Pulumi · Accepted Answer

Horizontal Pod Autoscaling (HPA) is a feature in Kubernetes that allows you to automatically scale the number of pods in a deployment, stateful set, or replica set based on observed CPU utilization or other select metrics. When you incorporate Prometheus metrics, you can extend the HPA functionality by scaling based on the custom metrics that Prometheus collects, which gives you a more fine-grained control over the scaling behavior of your application.

In the following Pulumi program written in Python, we will set up a Kubernetes Horizontal Pod Autoscaler that scales based on custom Prometheus metrics. We will use a `HorizontalPodAutoscaler` from the Kubernetes package (`kubernetes.autoscaling.v2beta2.HorizontalPodAutoscaler`) that allows you to specify custom metrics within the `metrics` specification. Here's how you could write such a Pulumi program:

```python
import pulumi
import pulumi_kubernetes as kubernetes

# Configure a Kubernetes provider (assumes kubectl is configured to point to your cluster)
provider = kubernetes.Provider('myprovider')

# Define a reference to your Deployment, StatefulSet, or other scale target
# Replace 'your-deployment-name' with the name of your actual deployment:
scale_target = kubernetes.apps.v1.Deployment.get('my-scale-target',
                                                  'your-deployment-name')

# Define the Prometheus metric you want to scale on
# Replace 'http_requests_total' with the name of your actual Prometheus metric,
# and adjust 'threshold' and 'additional labels' as necessary:
prometheus_metric = {
    "type": "Object",
    "object": {
        "describedObject": {
            "apiVersion": "apps/v1",
            "kind": "Deployment",
            "name": scale_target.metadata.name
        },
        "metric": {
            "name": "http_requests_total"
        },
        "target": {
            "type": "Value",
            "value": "100"
        }
    }
}

# Create a HorizontalPodAutoscaler using the custom Prometheus metric
hpa = kubernetes.autoscaling.v2beta2.HorizontalPodAutoscaler(
    'my-hpa',
    spec=kubernetes.autoscaling.v2beta2.HorizontalPodAutoscalerSpecArgs(
        scale_target_ref=kubernetes.autoscaling.v2beta2.CrossVersionObjectReferenceArgs(
            api_version='apps/v1',
            kind='Deployment',
            name=scale_target.metadata.name,
        ),
        min_replicas=1,
        max_replicas=10,
        metrics=[prometheus_metric],
    ),
    opts=pulumi.ResourceOptions(provider=provider)
)

# Export the name of the HPA for reference purposes
pulumi.export('hpa_name', hpa.metadata.name)
```

In this program:

- We import the required modules and set up a Kubernetes provider.

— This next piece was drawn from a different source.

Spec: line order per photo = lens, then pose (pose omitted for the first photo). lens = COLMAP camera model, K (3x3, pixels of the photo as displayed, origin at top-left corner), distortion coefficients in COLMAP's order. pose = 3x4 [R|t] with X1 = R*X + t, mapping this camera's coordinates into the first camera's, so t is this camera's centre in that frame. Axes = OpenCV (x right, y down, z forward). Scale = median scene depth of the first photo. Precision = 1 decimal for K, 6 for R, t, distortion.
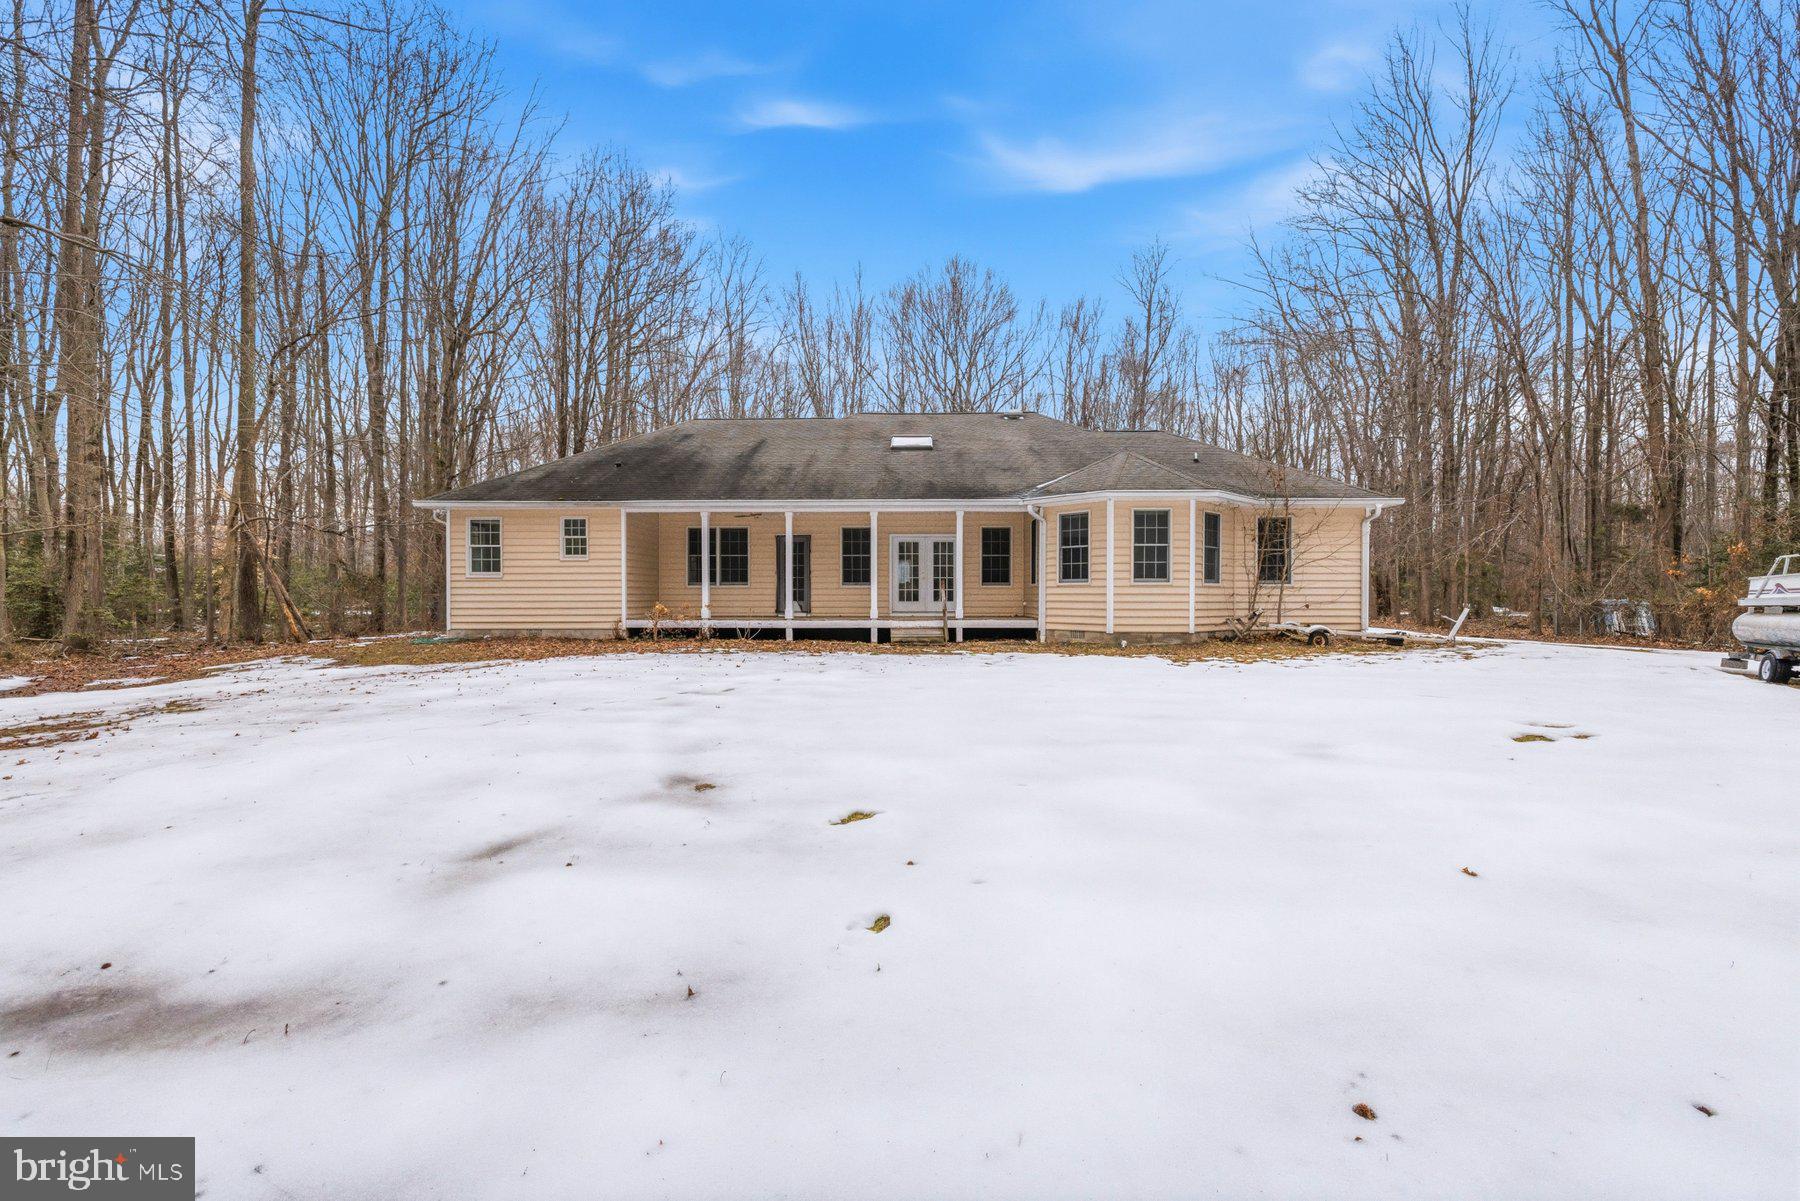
lens RADIAL K [[765.1, 0, 900.7], [0, 765.1, 599.7], [0, 0, 1]] dist [0.000347, 0.000350]
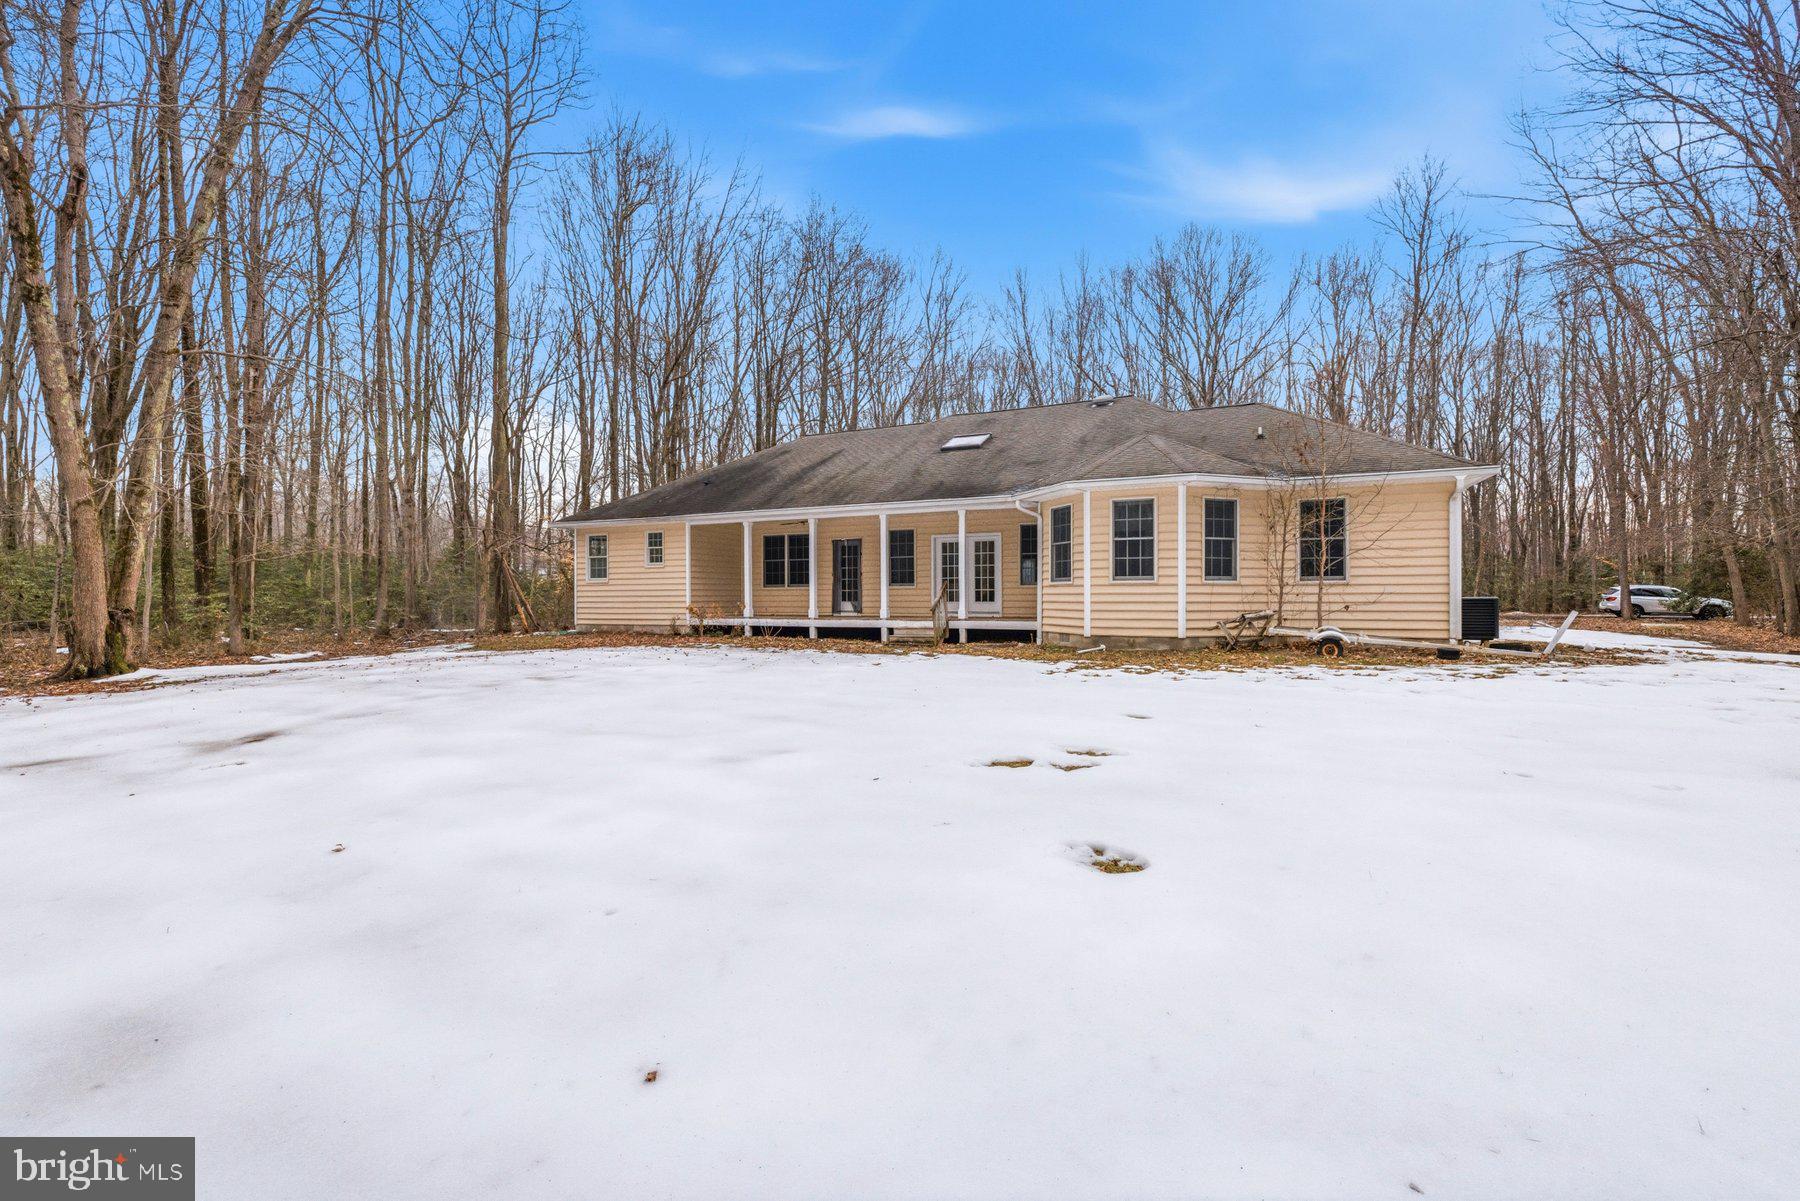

This provider is configured to interact with your Kubernetes cluster, so make sure that `kubectl` is set up correctly to point to your Kubernetes cluster.
- We retrieve a reference to the Deployment (or replace this with StatefulSet or other workload controllers) that we want to scale. You should replace `'your-deployment-name'` with the actual name of the Deployment you intend to manage with HPA.
- We define the Prometheus metric we want to scale on. You will need to replace `'http_requests_total'` with your actual Prometheus metric name. The `target.value` should be set to the threshold at which you want to trigger scaling.
- We create an instance of `HorizontalPodAutoscaler` resource with the custom metric included. The `min_replicas` and `max_replicas` are set to define the minimum and maximum number of replicas that the HPA can scale to.
- We set `pulumi.export` to output the name of the HPA, which can be useful for reference when you're querying or managing your Kubernetes resources.

Lastly, make sure you have the Prometheus metrics properly set up in your cluster and that the custom metric you define is available to be consumed by the Kubernetes metrics server. The Prometheus Adapter for Kubernetes Metrics APIs can be used to expose custom metrics to the HPA controller.